» **Exercise**: Output every entry exactly, without any pictures.

» **Dataset entries**:
--- START ---
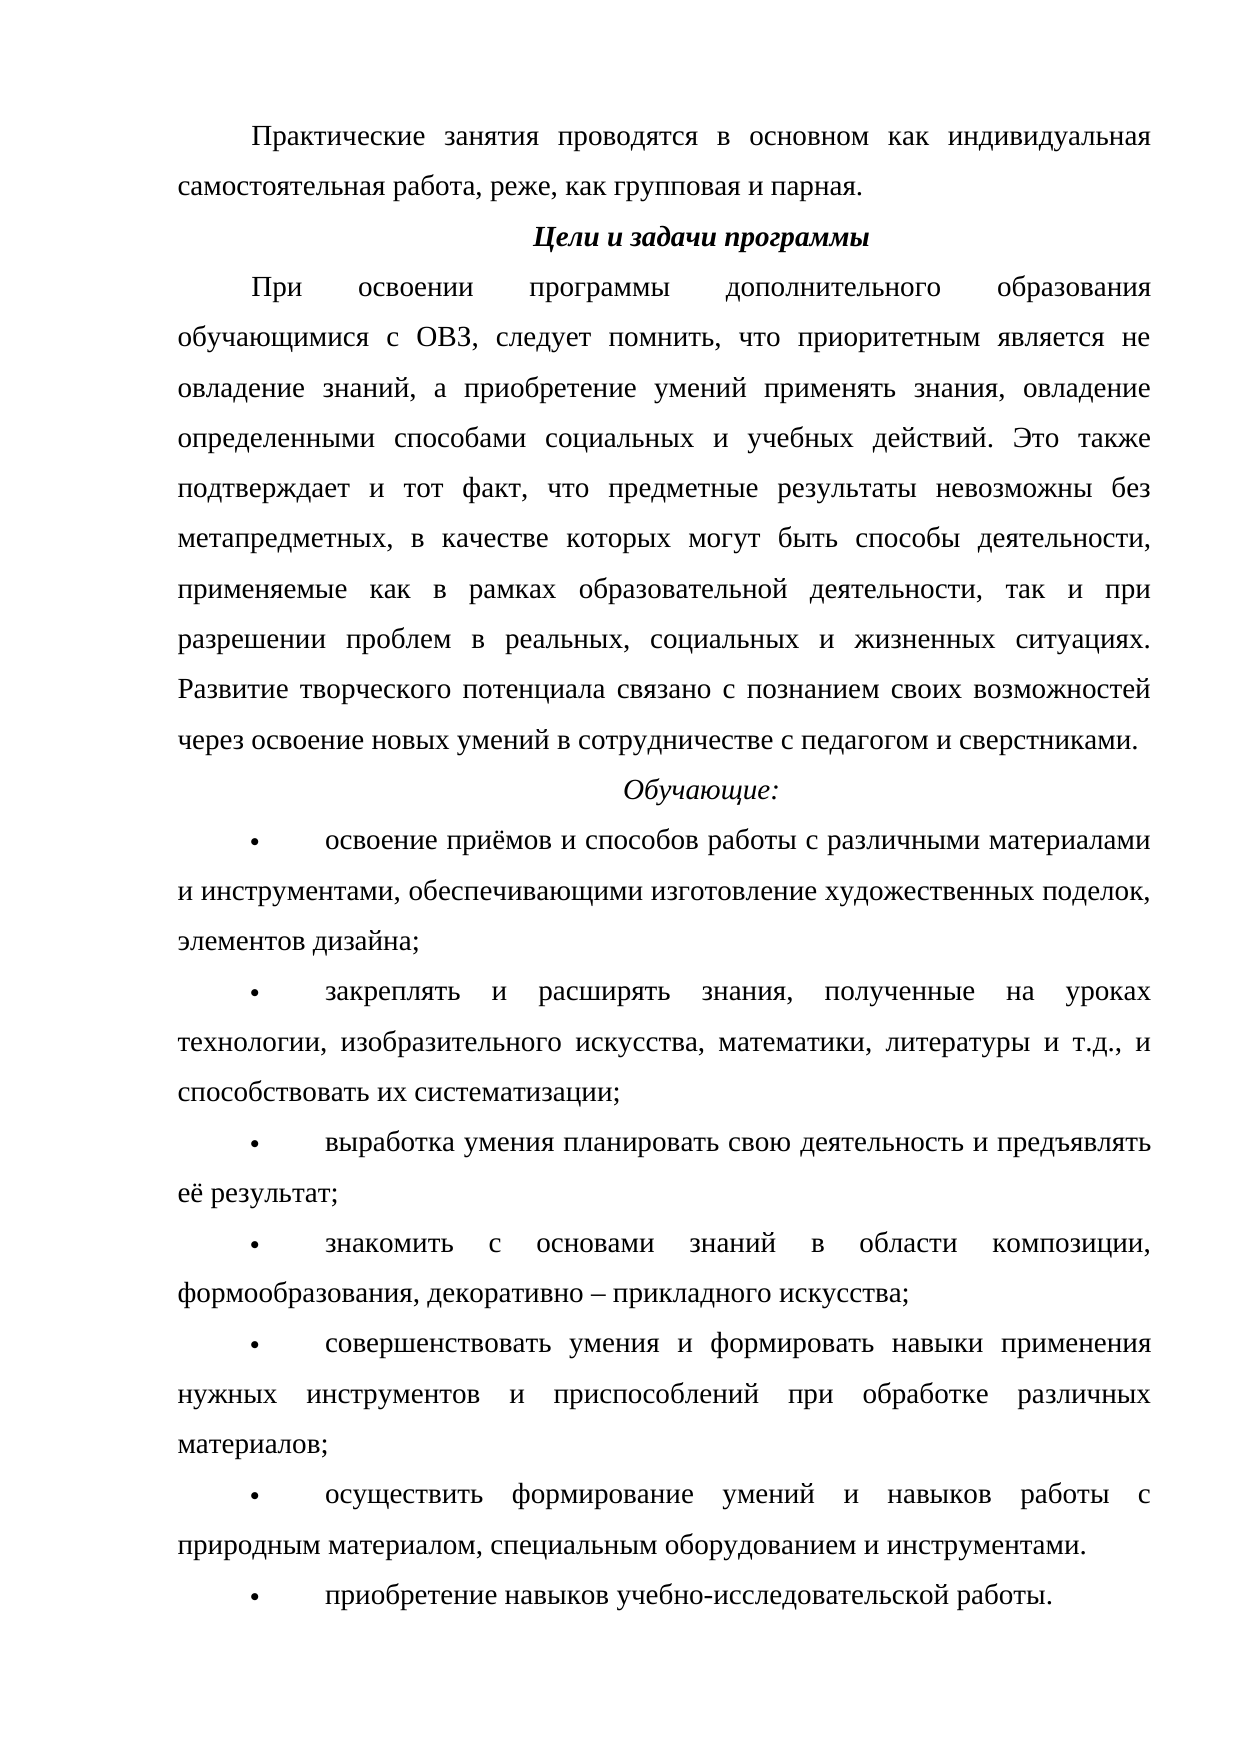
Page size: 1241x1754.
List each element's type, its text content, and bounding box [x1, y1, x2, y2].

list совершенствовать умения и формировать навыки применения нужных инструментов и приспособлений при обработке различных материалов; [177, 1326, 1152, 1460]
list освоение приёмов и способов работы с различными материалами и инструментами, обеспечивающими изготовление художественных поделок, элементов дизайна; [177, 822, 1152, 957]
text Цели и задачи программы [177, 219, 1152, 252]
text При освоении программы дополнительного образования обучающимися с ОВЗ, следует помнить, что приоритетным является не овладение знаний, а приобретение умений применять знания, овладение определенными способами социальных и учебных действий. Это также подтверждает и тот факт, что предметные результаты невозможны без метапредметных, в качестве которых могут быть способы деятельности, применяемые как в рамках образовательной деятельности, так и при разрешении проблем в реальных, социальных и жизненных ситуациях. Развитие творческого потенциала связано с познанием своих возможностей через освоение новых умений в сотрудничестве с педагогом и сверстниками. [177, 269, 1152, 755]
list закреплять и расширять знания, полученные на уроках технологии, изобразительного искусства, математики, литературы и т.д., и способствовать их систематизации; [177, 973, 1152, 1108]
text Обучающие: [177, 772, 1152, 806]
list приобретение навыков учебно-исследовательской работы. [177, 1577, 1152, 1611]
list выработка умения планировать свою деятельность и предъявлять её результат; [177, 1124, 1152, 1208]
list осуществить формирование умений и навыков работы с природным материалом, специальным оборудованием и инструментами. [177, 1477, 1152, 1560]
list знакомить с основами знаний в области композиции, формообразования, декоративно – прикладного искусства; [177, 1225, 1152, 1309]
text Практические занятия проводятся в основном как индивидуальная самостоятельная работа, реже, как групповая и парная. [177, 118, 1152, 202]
--- END ---
» **Task answer**:
Page size: 1241x1754.
List each element's type, its text content, and bounding box [x1, y1, x2, y2].

list совершенствовать умения и формировать навыки применения нужных инструментов и приспособлений при обработке различных материалов; [177, 1326, 1152, 1460]
list освоение приёмов и способов работы с различными материалами и инструментами, обеспечивающими изготовление художественных поделок, элементов дизайна; [177, 822, 1152, 957]
text Цели и задачи программы [177, 219, 1152, 252]
text При освоении программы дополнительного образования обучающимися с ОВЗ, следует помнить, что приоритетным является не овладение знаний, а приобретение умений применять знания, овладение определенными способами социальных и учебных действий. Это также подтверждает и тот факт, что предметные результаты невозможны без метапредметных, в качестве которых могут быть способы деятельности, применяемые как в рамках образовательной деятельности, так и при разрешении проблем в реальных, социальных и жизненных ситуациях. Развитие творческого потенциала связано с познанием своих возможностей через освоение новых умений в сотрудничестве с педагогом и сверстниками. [177, 269, 1152, 755]
list закреплять и расширять знания, полученные на уроках технологии, изобразительного искусства, математики, литературы и т.д., и способствовать их систематизации; [177, 973, 1152, 1108]
text Обучающие: [177, 772, 1152, 806]
list приобретение навыков учебно-исследовательской работы. [177, 1577, 1152, 1611]
list выработка умения планировать свою деятельность и предъявлять её результат; [177, 1124, 1152, 1208]
list осуществить формирование умений и навыков работы с природным материалом, специальным оборудованием и инструментами. [177, 1477, 1152, 1560]
list знакомить с основами знаний в области композиции, формообразования, декоративно – прикладного искусства; [177, 1225, 1152, 1309]
text Практические занятия проводятся в основном как индивидуальная самостоятельная работа, реже, как групповая и парная. [177, 118, 1152, 202]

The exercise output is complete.